▶ **Data for this exercise**:
────

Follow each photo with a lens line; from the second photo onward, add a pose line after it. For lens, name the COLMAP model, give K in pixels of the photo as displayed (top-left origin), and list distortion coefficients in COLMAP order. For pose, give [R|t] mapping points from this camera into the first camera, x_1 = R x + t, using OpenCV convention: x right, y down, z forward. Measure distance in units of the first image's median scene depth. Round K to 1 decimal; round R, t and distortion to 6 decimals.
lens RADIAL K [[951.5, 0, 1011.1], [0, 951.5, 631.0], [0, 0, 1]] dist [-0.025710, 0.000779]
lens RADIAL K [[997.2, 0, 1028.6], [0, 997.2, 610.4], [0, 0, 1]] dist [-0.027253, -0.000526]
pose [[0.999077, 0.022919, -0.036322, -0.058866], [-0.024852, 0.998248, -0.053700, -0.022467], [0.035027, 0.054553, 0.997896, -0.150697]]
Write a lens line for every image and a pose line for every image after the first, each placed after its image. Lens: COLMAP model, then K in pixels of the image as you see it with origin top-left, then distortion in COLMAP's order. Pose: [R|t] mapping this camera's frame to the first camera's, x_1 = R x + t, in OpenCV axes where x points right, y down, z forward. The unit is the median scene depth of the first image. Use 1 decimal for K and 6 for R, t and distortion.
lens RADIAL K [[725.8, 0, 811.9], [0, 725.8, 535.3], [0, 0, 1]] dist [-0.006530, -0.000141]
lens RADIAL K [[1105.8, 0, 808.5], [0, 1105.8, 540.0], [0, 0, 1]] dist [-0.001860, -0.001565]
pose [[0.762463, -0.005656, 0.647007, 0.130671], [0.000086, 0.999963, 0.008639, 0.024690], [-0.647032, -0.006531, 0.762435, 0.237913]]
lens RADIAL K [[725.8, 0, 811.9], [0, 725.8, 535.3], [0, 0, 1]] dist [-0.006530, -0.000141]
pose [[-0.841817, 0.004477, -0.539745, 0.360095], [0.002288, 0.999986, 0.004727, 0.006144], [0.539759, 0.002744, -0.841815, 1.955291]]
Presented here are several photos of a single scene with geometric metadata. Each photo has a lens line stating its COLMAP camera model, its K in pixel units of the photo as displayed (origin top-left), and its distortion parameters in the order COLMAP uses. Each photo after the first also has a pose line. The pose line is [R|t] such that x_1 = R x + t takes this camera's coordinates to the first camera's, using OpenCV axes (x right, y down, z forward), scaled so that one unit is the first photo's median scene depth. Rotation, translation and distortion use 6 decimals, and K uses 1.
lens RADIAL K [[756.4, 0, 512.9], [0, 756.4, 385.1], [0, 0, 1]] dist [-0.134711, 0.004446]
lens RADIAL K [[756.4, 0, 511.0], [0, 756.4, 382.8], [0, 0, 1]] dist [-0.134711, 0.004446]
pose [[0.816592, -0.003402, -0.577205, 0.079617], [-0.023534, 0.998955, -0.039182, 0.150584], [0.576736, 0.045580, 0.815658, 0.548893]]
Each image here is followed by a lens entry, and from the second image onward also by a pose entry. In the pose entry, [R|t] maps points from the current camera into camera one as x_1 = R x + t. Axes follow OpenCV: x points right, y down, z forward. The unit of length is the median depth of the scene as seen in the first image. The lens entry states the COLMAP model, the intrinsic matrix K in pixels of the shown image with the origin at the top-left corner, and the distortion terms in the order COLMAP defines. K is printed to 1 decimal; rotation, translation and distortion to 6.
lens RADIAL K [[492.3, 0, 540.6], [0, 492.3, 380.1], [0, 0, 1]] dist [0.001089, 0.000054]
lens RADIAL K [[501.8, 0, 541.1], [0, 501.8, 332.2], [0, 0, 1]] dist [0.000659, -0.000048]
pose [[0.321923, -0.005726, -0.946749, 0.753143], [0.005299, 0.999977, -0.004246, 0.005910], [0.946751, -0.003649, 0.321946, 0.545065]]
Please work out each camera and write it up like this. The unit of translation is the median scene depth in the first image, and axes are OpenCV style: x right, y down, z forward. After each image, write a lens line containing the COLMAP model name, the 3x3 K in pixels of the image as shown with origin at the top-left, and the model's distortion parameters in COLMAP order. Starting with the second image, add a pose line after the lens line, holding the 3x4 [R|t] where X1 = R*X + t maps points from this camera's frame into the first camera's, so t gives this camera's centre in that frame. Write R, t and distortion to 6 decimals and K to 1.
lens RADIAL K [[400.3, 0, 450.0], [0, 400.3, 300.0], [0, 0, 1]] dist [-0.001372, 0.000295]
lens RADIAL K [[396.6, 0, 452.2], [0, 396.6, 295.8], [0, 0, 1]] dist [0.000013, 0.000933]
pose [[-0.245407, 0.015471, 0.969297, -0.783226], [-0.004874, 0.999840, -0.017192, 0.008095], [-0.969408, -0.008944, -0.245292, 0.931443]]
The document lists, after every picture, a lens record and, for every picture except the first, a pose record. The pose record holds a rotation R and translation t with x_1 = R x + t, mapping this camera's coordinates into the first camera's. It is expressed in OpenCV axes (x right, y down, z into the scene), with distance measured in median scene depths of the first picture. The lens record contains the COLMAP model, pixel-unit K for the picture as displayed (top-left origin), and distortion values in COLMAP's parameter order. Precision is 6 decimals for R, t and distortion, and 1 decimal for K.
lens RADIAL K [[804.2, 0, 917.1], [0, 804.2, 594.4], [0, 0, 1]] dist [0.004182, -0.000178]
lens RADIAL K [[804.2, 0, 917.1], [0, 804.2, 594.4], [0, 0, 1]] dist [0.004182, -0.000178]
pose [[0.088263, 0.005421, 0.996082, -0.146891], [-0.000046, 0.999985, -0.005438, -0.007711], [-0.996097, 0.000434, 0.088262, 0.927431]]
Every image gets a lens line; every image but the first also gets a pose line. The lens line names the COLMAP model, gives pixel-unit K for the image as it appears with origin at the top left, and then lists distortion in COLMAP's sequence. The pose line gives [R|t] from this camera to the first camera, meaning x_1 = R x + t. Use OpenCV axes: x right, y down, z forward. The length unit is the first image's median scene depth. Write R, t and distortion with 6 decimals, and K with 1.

────

▶ **What this task involves**: Word for word, set down the complete listing once more.

▶ **Finished task**:
Follow each photo with a lens line; from the second photo onward, add a pose line after it. For lens, name the COLMAP model, give K in pixels of the photo as displayed (top-left origin), and list distortion coefficients in COLMAP order. For pose, give [R|t] mapping points from this camera into the first camera, x_1 = R x + t, using OpenCV convention: x right, y down, z forward. Measure distance in units of the first image's median scene depth. Round K to 1 decimal; round R, t and distortion to 6 decimals.
lens RADIAL K [[951.5, 0, 1011.1], [0, 951.5, 631.0], [0, 0, 1]] dist [-0.025710, 0.000779]
lens RADIAL K [[997.2, 0, 1028.6], [0, 997.2, 610.4], [0, 0, 1]] dist [-0.027253, -0.000526]
pose [[0.999077, 0.022919, -0.036322, -0.058866], [-0.024852, 0.998248, -0.053700, -0.022467], [0.035027, 0.054553, 0.997896, -0.150697]]
Write a lens line for every image and a pose line for every image after the first, each placed after its image. Lens: COLMAP model, then K in pixels of the image as you see it with origin top-left, then distortion in COLMAP's order. Pose: [R|t] mapping this camera's frame to the first camera's, x_1 = R x + t, in OpenCV axes where x points right, y down, z forward. The unit is the median scene depth of the first image. Use 1 decimal for K and 6 for R, t and distortion.
lens RADIAL K [[725.8, 0, 811.9], [0, 725.8, 535.3], [0, 0, 1]] dist [-0.006530, -0.000141]
lens RADIAL K [[1105.8, 0, 808.5], [0, 1105.8, 540.0], [0, 0, 1]] dist [-0.001860, -0.001565]
pose [[0.762463, -0.005656, 0.647007, 0.130671], [0.000086, 0.999963, 0.008639, 0.024690], [-0.647032, -0.006531, 0.762435, 0.237913]]
lens RADIAL K [[725.8, 0, 811.9], [0, 725.8, 535.3], [0, 0, 1]] dist [-0.006530, -0.000141]
pose [[-0.841817, 0.004477, -0.539745, 0.360095], [0.002288, 0.999986, 0.004727, 0.006144], [0.539759, 0.002744, -0.841815, 1.955291]]
Presented here are several photos of a single scene with geometric metadata. Each photo has a lens line stating its COLMAP camera model, its K in pixel units of the photo as displayed (origin top-left), and its distortion parameters in the order COLMAP uses. Each photo after the first also has a pose line. The pose line is [R|t] such that x_1 = R x + t takes this camera's coordinates to the first camera's, using OpenCV axes (x right, y down, z forward), scaled so that one unit is the first photo's median scene depth. Rotation, translation and distortion use 6 decimals, and K uses 1.
lens RADIAL K [[756.4, 0, 512.9], [0, 756.4, 385.1], [0, 0, 1]] dist [-0.134711, 0.004446]
lens RADIAL K [[756.4, 0, 511.0], [0, 756.4, 382.8], [0, 0, 1]] dist [-0.134711, 0.004446]
pose [[0.816592, -0.003402, -0.577205, 0.079617], [-0.023534, 0.998955, -0.039182, 0.150584], [0.576736, 0.045580, 0.815658, 0.548893]]
Each image here is followed by a lens entry, and from the second image onward also by a pose entry. In the pose entry, [R|t] maps points from the current camera into camera one as x_1 = R x + t. Axes follow OpenCV: x points right, y down, z forward. The unit of length is the median depth of the scene as seen in the first image. The lens entry states the COLMAP model, the intrinsic matrix K in pixels of the shown image with the origin at the top-left corner, and the distortion terms in the order COLMAP defines. K is printed to 1 decimal; rotation, translation and distortion to 6.
lens RADIAL K [[492.3, 0, 540.6], [0, 492.3, 380.1], [0, 0, 1]] dist [0.001089, 0.000054]
lens RADIAL K [[501.8, 0, 541.1], [0, 501.8, 332.2], [0, 0, 1]] dist [0.000659, -0.000048]
pose [[0.321923, -0.005726, -0.946749, 0.753143], [0.005299, 0.999977, -0.004246, 0.005910], [0.946751, -0.003649, 0.321946, 0.545065]]
Please work out each camera and write it up like this. The unit of translation is the median scene depth in the first image, and axes are OpenCV style: x right, y down, z forward. After each image, write a lens line containing the COLMAP model name, the 3x3 K in pixels of the image as shown with origin at the top-left, and the model's distortion parameters in COLMAP order. Starting with the second image, add a pose line after the lens line, holding the 3x4 [R|t] where X1 = R*X + t maps points from this camera's frame into the first camera's, so t gives this camera's centre in that frame. Write R, t and distortion to 6 decimals and K to 1.
lens RADIAL K [[400.3, 0, 450.0], [0, 400.3, 300.0], [0, 0, 1]] dist [-0.001372, 0.000295]
lens RADIAL K [[396.6, 0, 452.2], [0, 396.6, 295.8], [0, 0, 1]] dist [0.000013, 0.000933]
pose [[-0.245407, 0.015471, 0.969297, -0.783226], [-0.004874, 0.999840, -0.017192, 0.008095], [-0.969408, -0.008944, -0.245292, 0.931443]]
The document lists, after every picture, a lens record and, for every picture except the first, a pose record. The pose record holds a rotation R and translation t with x_1 = R x + t, mapping this camera's coordinates into the first camera's. It is expressed in OpenCV axes (x right, y down, z into the scene), with distance measured in median scene depths of the first picture. The lens record contains the COLMAP model, pixel-unit K for the picture as displayed (top-left origin), and distortion values in COLMAP's parameter order. Precision is 6 decimals for R, t and distortion, and 1 decimal for K.
lens RADIAL K [[804.2, 0, 917.1], [0, 804.2, 594.4], [0, 0, 1]] dist [0.004182, -0.000178]
lens RADIAL K [[804.2, 0, 917.1], [0, 804.2, 594.4], [0, 0, 1]] dist [0.004182, -0.000178]
pose [[0.088263, 0.005421, 0.996082, -0.146891], [-0.000046, 0.999985, -0.005438, -0.007711], [-0.996097, 0.000434, 0.088262, 0.927431]]
Every image gets a lens line; every image but the first also gets a pose line. The lens line names the COLMAP model, gives pixel-unit K for the image as it appears with origin at the top left, and then lists distortion in COLMAP's sequence. The pose line gives [R|t] from this camera to the first camera, meaning x_1 = R x + t. Use OpenCV axes: x right, y down, z forward. The length unit is the first image's median scene depth. Write R, t and distortion with 6 decimals, and K with 1.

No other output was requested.